Over architecture

Dima Svetov
3 min readJan 18, 2021

I started my career in software engineering about 15 years ago for an advertising agency. We had to do things quickly usually last second requests from clients. This lead to us never discussing the best approaches, things just needed to work, look pretty, and be done on time. It also taught me a valuable lesson that I'm sure many won't agree with me but I will try to explain my point of view. The lesson was no one cares about best practices if no one ever reuses that code.

Fast forward 15 years and I’m now working as Engineering Manager for a few years and I constantly see people over-engineering the solution to the point where they themselves don't know how to use their code in the next project. And this brings me here to discuss the notion of over architecture.

Throughout the years I started to be interested in the business side of things as much as the software side of things. This gave me some interesting insights into the minds of both sides of the development process. The decisions that management makes that don't make any sense to developers and the demands that developers request from management that seem completely ridiculous from the business side of things. The obvious scenario is business wants engineers to reuse as much code as they can from a previous project and basically focus on skinning the project to the new one. The developers will always come up with excuses that new requirements don't fit in current architecture and modifications need to be done on the foundational level of the project. And here we come to the core of the issue. If every time you get to “reuse” your project for a new project why do you need to upgrade the foundation or the architecture? and the answer is very simple in my opinion we cannot predict the future so why do we try to make software that takes care of every possible scenario?

Here is a very simple parallel; when a building is built the architect builds it based on the specs of the request x amount of dwellings, y amount of commercial space, etc… So when one of the living areas is rented out to a burger shop the burger shop will modify what is needed within the space that it is rented without consideration of what or who will live in that space in the future. Why don't we take a similar approach to software? The software architecture is the foundation of the type of projects it will support but it doesn't need to be more than that. There is no reason to worry about “all” types of add-ons that can possibly be added later on if the current project doesn't require them.

My recommendation to software engineers is to use the architecture that fits the project they are currently on, not the project that it can become in the future.

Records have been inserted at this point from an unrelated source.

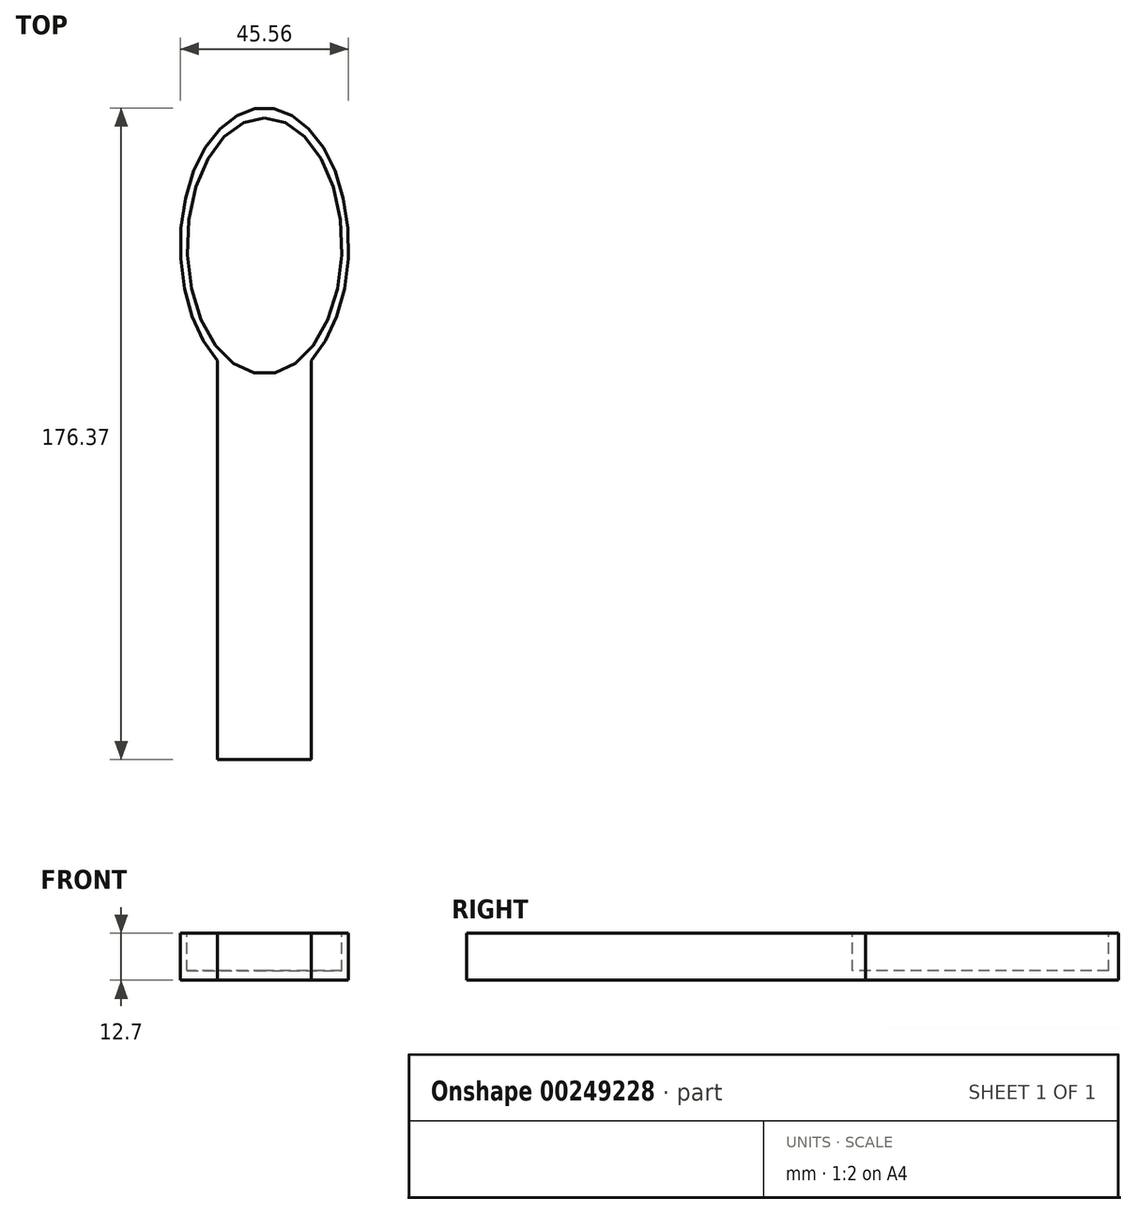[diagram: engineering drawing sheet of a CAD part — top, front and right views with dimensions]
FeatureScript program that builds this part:
annotation { "Feature Type Name" : "Feature", "Feature Type Description" : "" }
export const myFeature = defineFeature(function(context is Context, id is Id, definition is map)
    precondition{}
    {
        {
            var Q0;
            Q0=qCreatedBy(makeId("Top.planeOp"),FACE);
            var sketch = newSketch(context, id + "F0", { "sketchPlane" : qUnion([Q0])});
            skLineSegment(sketch, "E0", {"start": v(-12.7, -48.8) * mm, "end": v(12.7, -48.8) * mm});
            skLineSegment(sketch, "E1", {"start": v(12.7, -48.8) * mm, "end": v(12.7, 52.8) * mm});
            skLineSegment(sketch, "E2", {"start": v(-12.7, -48.8) * mm, "end": v(-12.7, 52.8) * mm});
            skLineSegment(sketch, "E3", {"start": v(-12.7, 52.8) * mm, "end": v(12.7, 52.8) * mm});
            skPoint(sketch, "E4.endSnap0", {"position": v(0, 52.8) * mm});
            skEllipse(sketch, "E5", {"center": v(0, 90.18) * mm, "majorRadius": 37.38 * mm, "minorRadius": 22.78 * mm, "majorAxis": v(0, 1)});
            skPoint(sketch, "E6.orphan", {"position": v(0, 127.56) * mm});
            skPoint(sketch, "E4.start.orphan", {"position": v(0, 52.8) * mm});
            skLineSegment(sketch, "E7", {"start": v(12.7, 52.8) * mm, "end": v(12.7, 59.14) * mm});
            skLineSegment(sketch, "E8", {"start": v(12.7, 59.14) * mm, "end": v(12.7, 52.8) * mm});
            skLineSegment(sketch, "E9", {"start": v(-12.7, 52.8) * mm, "end": v(-12.7, 59.14) * mm});
            skSolve(sketch);
        }
        {
            var Q0;
            Q0 = qSketchRegion(id + "F0", true);
            extrude(context, id + "F1", {"entities" : qUnion([Q0]), "depth" : 12.7 * mm});
        }
        {
            var Q0;
            Q0=makeQuery(id+"F1.opExtrude","CAP_FACE",FACE,{"disambiguationData":[OSD([sQuery(id+"F0.wireOp",EDGE,"E0"),sQuery(id+"F0.wireOp",EDGE,"E1"),sQuery(id+"F0.wireOp",EDGE,"E2"),sQuery(id+"F0.wireOp",EDGE,"E5"),sQuery(id+"F0.wireOp",EDGE,"E8"),sQuery(id+"F0.wireOp",EDGE,"E9")])],"isStart":false});
            var sketch = newSketch(context, id + "F2", { "sketchPlane" : qUnion([Q0])});
            skEllipse(sketch, "E10", {"center": v(0, 90.18) * mm, "majorRadius": 34.67 * mm, "minorRadius": 20.95 * mm, "majorAxis": v(0, 1)});
            skSolve(sketch);
        }
        {
            var Q0;
            Q0=makeQuery(id+"F2.imprint","IMPRINT",FACE,{"disambiguationData":[TD([[makeQuery(id+"F2.imprint","IMPRINT",EDGE,{"derivedFrom":sQuery(id+"F2.wireOp",EDGE,"E10")}),1.0]])]});
            extrude(context, id + "F3", {"entities" : qUnion([Q0]), "operationType" : NewBodyOperationType.REMOVE, "oppositeDirection" : true, "depth" : 10.16 * mm});
        }
    });
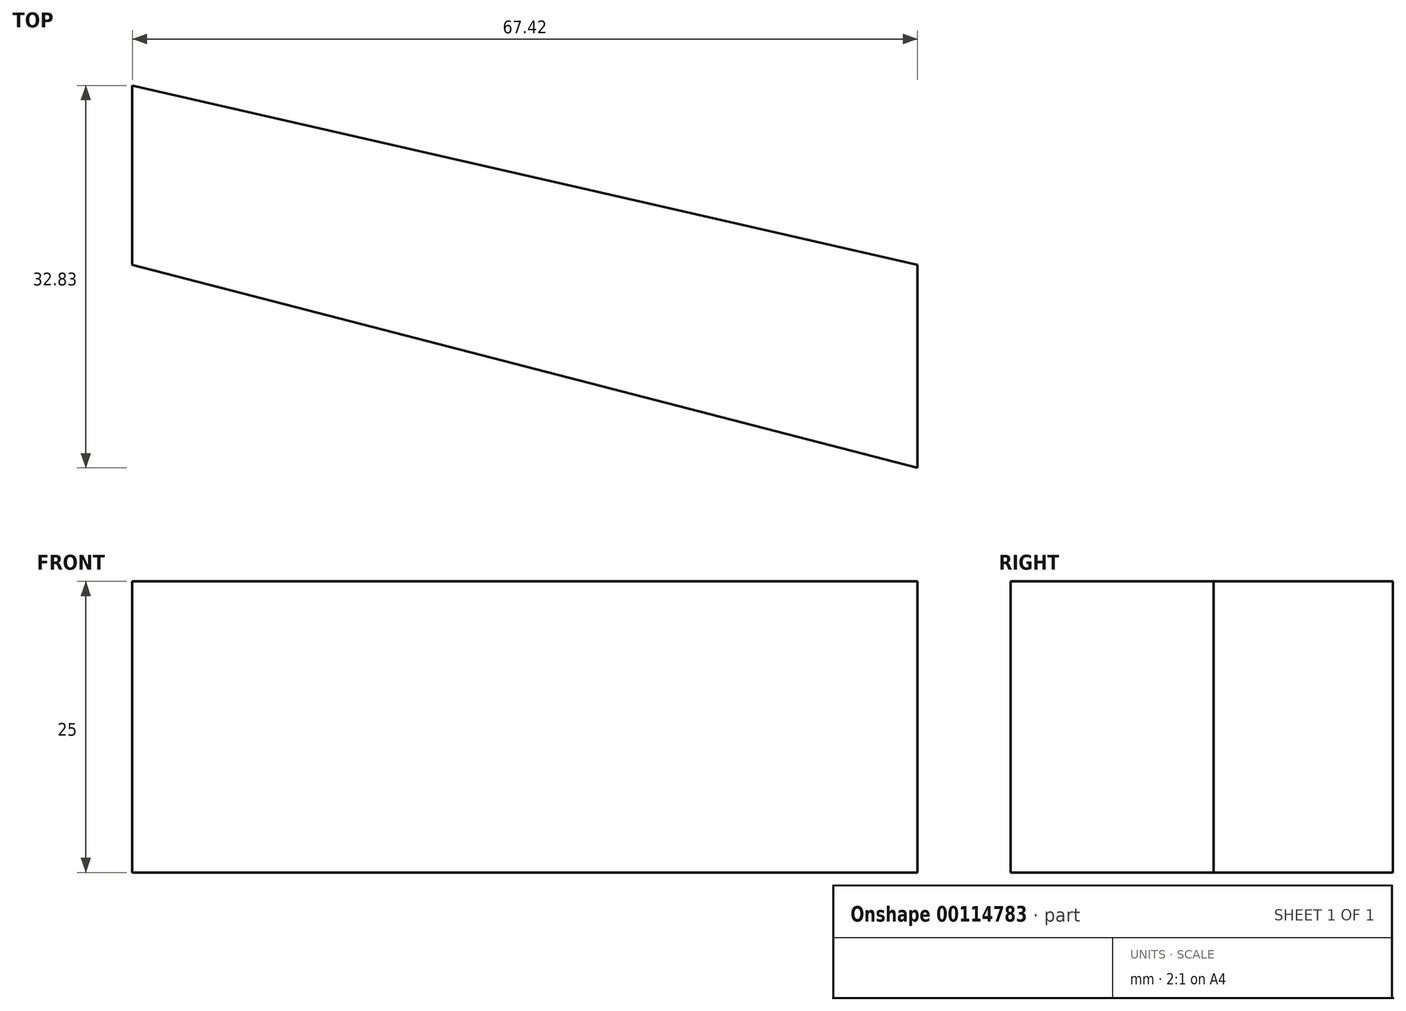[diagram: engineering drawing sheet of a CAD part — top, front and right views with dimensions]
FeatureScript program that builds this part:
annotation { "Feature Type Name" : "Feature", "Feature Type Description" : "" }
export const myFeature = defineFeature(function(context is Context, id is Id, definition is map)
    precondition{}
    {
        {
            var Q0;
            Q0=qCreatedBy(makeId("Top.planeOp"),FACE);
            var sketch = newSketch(context, id + "F0", { "sketchPlane" : qUnion([Q0])});
            skLineSegment(sketch, "E0", {"start": v(0, 0) * mm, "end": v(-67.42, 15.4) * mm});
            skLineSegment(sketch, "E1", {"start": v(-67.42, 0) * mm, "end": v(-67.42, 15.4) * mm});
            skLineSegment(sketch, "E2", {"start": v(-67.42, 0) * mm, "end": v(0, -17.44) * mm});
            skLineSegment(sketch, "E3", {"start": v(0, -17.44) * mm, "end": v(0, 0) * mm});
            skSolve(sketch);
        }
        {
            var Q0;
            Q0 = qSketchRegion(id + "F0", true);
            extrude(context, id + "F1", {"entities" : qUnion([Q0]), "oppositeDirection" : true, "depth" : 25 * mm});
        }
    });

And I fully understand there are companies like FBs, googles, and amazons that do have millions of users and scenarios to cover so obviously their projects will require more robust architectures to be created, but the majority of programmers don't actually work for those companies, most people work for smaller companies that have a product or act as a professional service and this is where I recommend to keep it simple.

The lesson was no one cares about best practices if no one ever reuses that code.